Tell a penguin that it can fly :-)
Yeah ok :) But the ancestors of penguins didn't wake up one morning, flap
their wings and fall out the tree, it happened gradually. Python2 syntax
could have been retained for X versions of 3 just as C++ keeps old stuff
until its eventually deprecated them removed.
Yeah?  So what would this do:
      print ()
In Python 2 this prints an empty tuple.
In Python 3 this is a call to the print function with no arguments,
which prints a blank line.
You can't have it both ways.
In any case, supporting two different syntaxes simultaneously would be
messy and difficult to maintain.
There are two solutions to this. The most obvious is "from __future__
import print_function", which gives you the full power and flexibility
of Py3 in anything back as far as 2.6; the other is to always pass a
single string argument to print:

print("")
print("spam %d ham %d" % (spam, ham))

This will work in pretty much ANY version of Python [1] and doesn't
require any sort of per-module configuration.

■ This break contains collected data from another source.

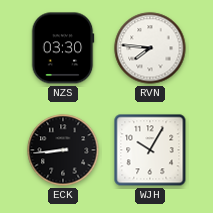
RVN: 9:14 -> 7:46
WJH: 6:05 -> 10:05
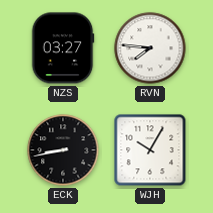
NZS: 03:30 -> 03:27
ECK: 8:44 -> 8:43
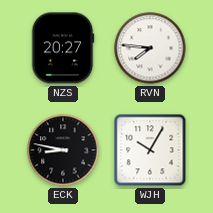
NZS: 03:27 -> 20:27
ECK: 8:43 -> 8:47
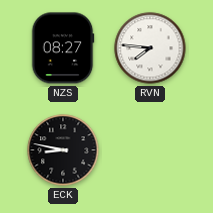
NZS: 20:27 -> 08:27
WJH: 10:05 -> none
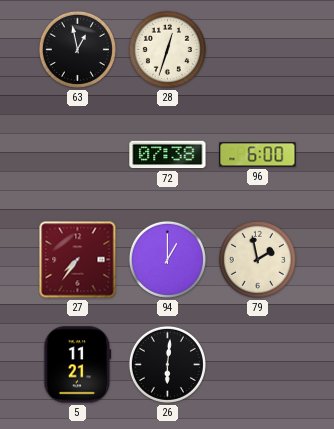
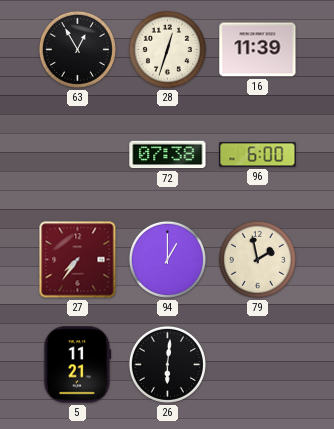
63: 12:58 -> 12:55
16: none -> 11:39
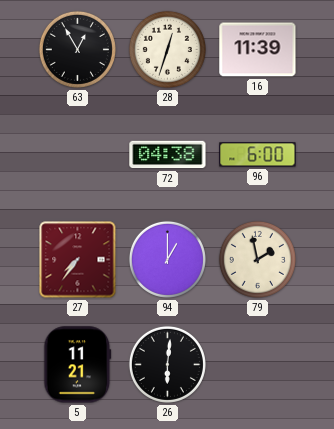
72: 07:38 -> 04:38
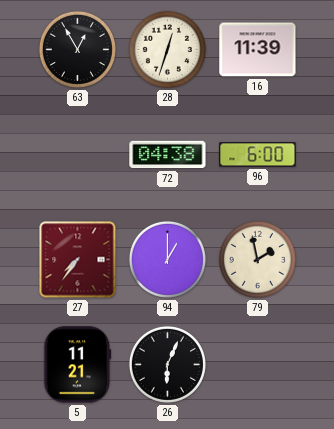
26: 6:01 -> 6:04
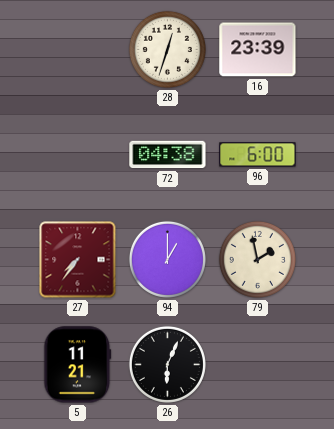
63: 12:55 -> none
16: 11:39 -> 23:39
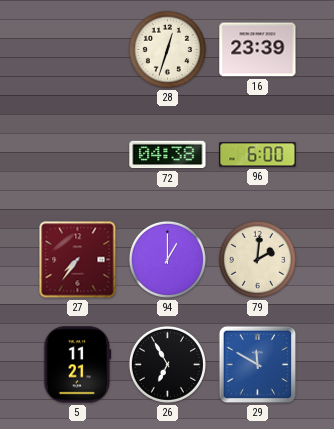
79: 1:58 -> 2:01
26: 6:04 -> 6:55
29: none -> 11:50
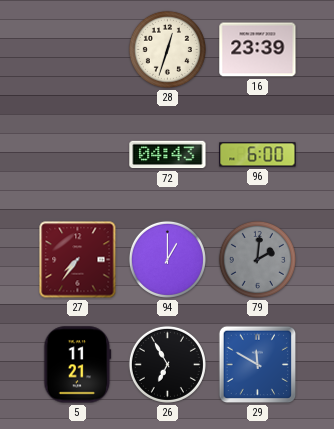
72: 04:38 -> 04:43
79 dial: cream -> grey
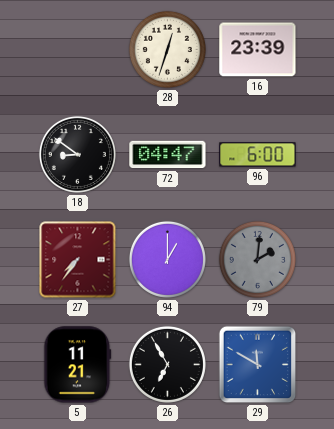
18: none -> 8:51
72: 04:43 -> 04:47
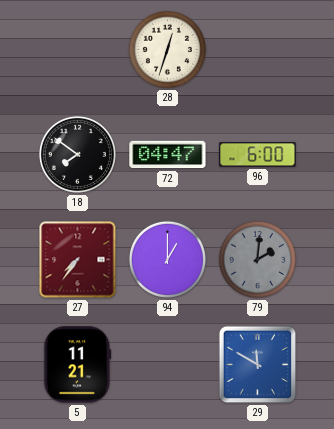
16: 23:39 -> none
18: 8:51 -> 7:51
26: 6:55 -> none
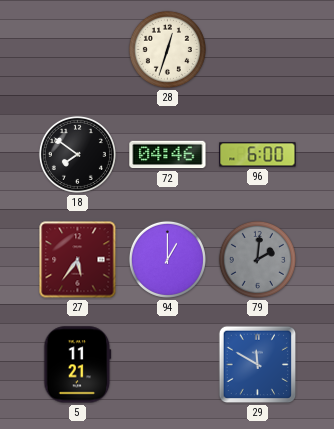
72: 04:47 -> 04:46
27: 7:36 -> 5:36
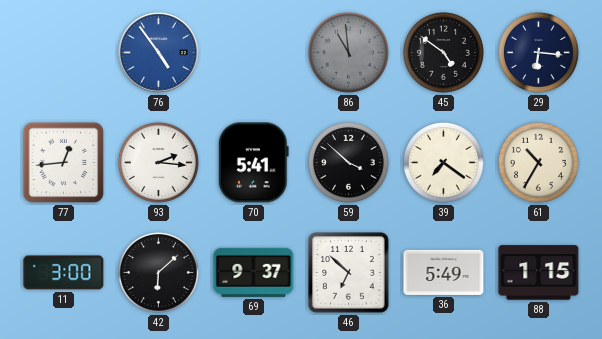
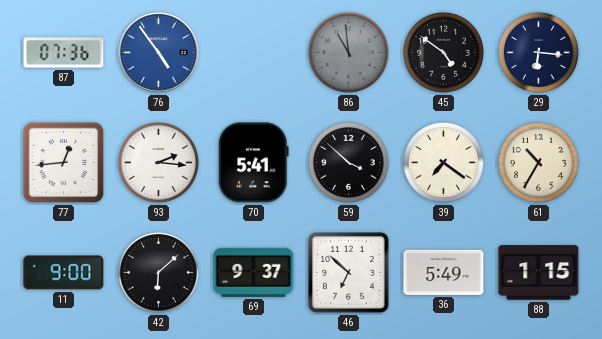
87: none -> 07:36
11: 3:00 -> 9:00
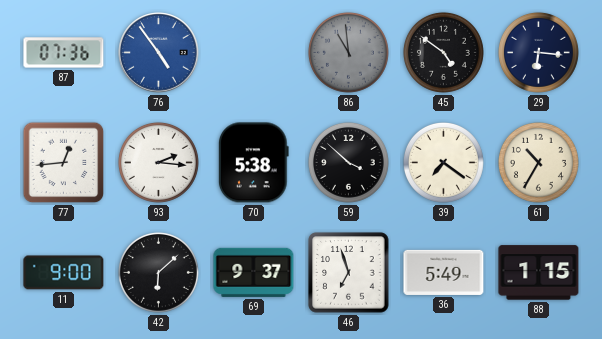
70: 5:41 -> 5:38
46: 6:52 -> 6:57
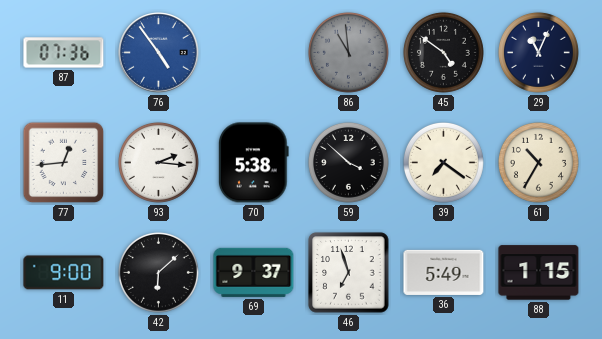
29: 6:16 -> 11:04
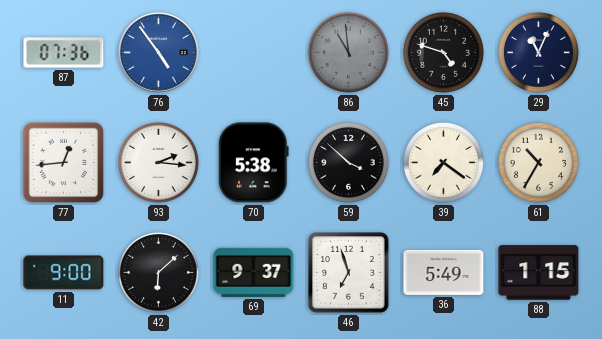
45: 4:51 -> 4:48
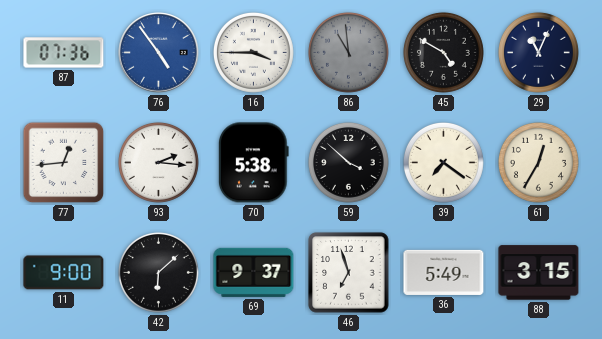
16: none -> 3:45
45: 4:48 -> 4:50
61: 10:35 -> 12:35
88: 1:15 -> 3:15
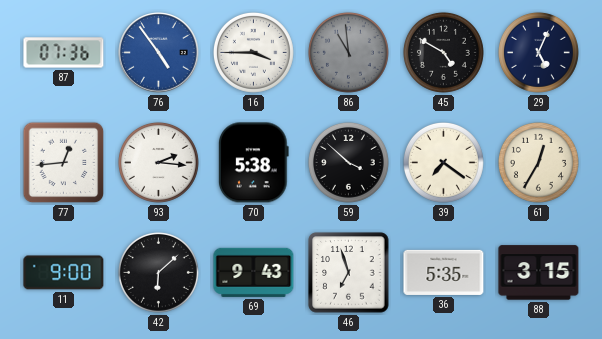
29: 11:04 -> 5:04
69: 9:37 -> 9:43
36: 5:49 -> 5:35
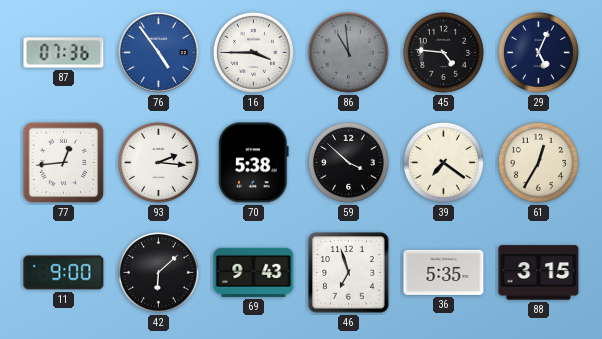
45: 4:50 -> 4:46
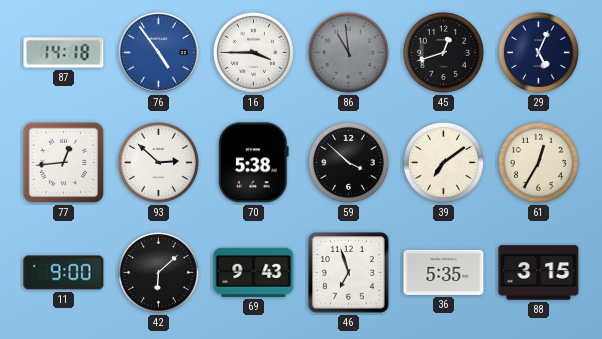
87: 07:36 -> 14:18
45: 4:46 -> 12:42
93: 2:16 -> 2:52
39: 7:21 -> 7:09
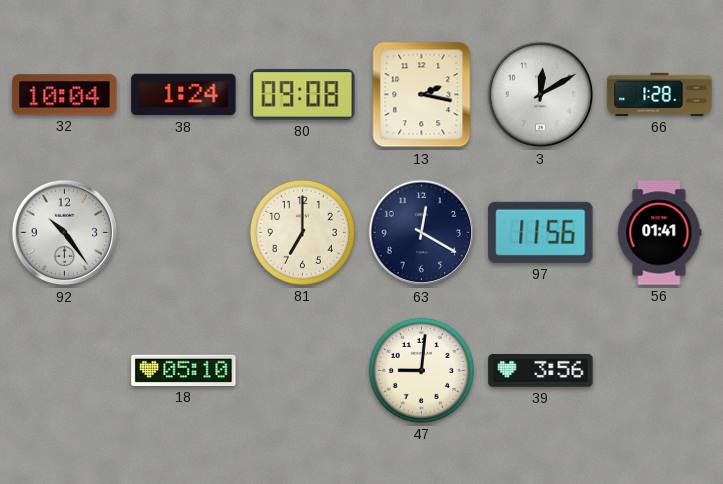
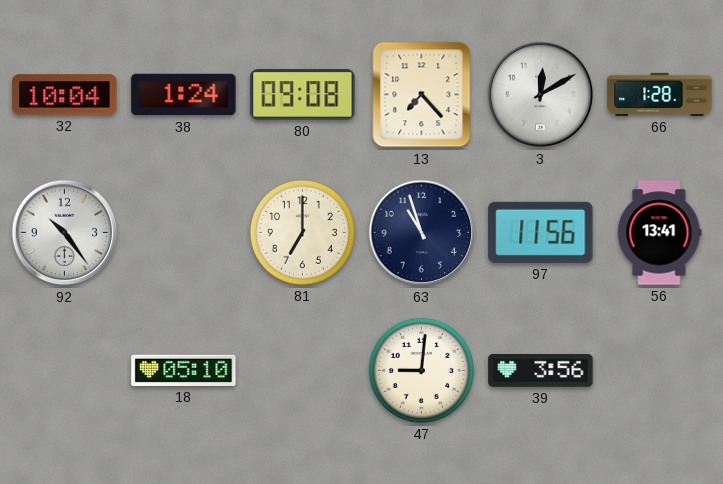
13: 2:17 -> 7:23
63: 12:20 -> 10:57
56: 01:41 -> 13:41
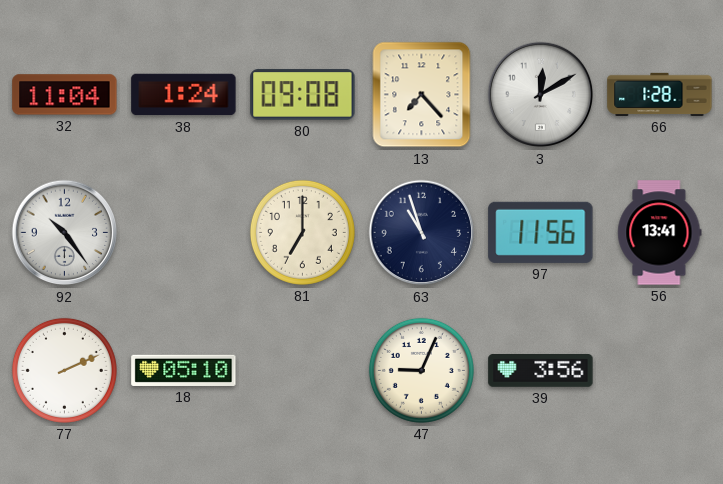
32: 10:04 -> 11:04
77: none -> 2:11
47: 9:01 -> 9:04
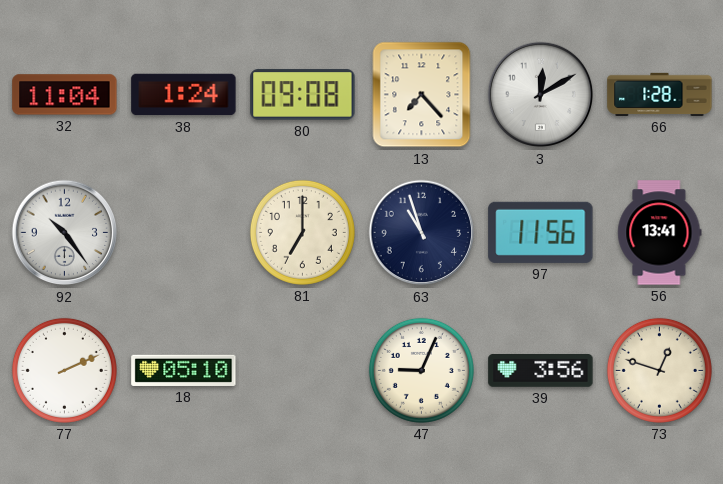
73: none -> 12:48
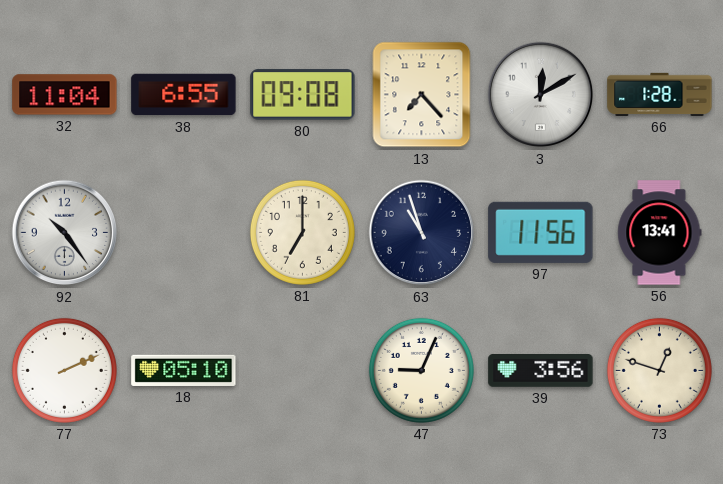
38: 1:24 -> 6:55
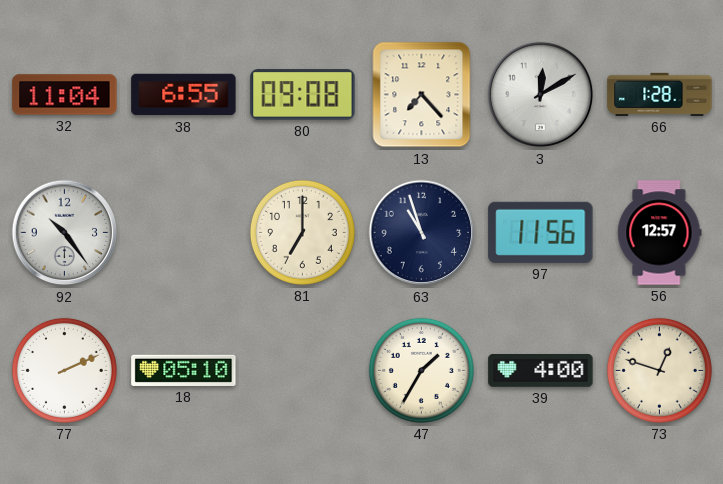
56: 13:41 -> 12:57
47: 9:04 -> 1:35
39: 3:56 -> 4:00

The idea that old syntax should be retained is only part of the story.
While it's definitely important to not break old code unnecessarily,
it is far more important to ensure that there's *some way* to write
code that works across multiple versions. That's what we have here:
even with the breaking changes, there was usually a way to make your
code run identically on multiple versions. Sometimes this means a
compatibility shim at the top, like "try: raw_input; except NameError:
raw_input = input", and sometimes it means following a discipline like
putting b"..." for all strings that need to be bytes. But there always
needs to be a way.

ChrisA

[1] This is the part where someone points out to me that it wouldn't
work in Python 1.3 or something
You are quite right Chris, and indeed I have used both solutions in my own code to keep 2-3 compatibility. I was just pointing out that continuing to support Python 2 syntax in Python 3 was not an option.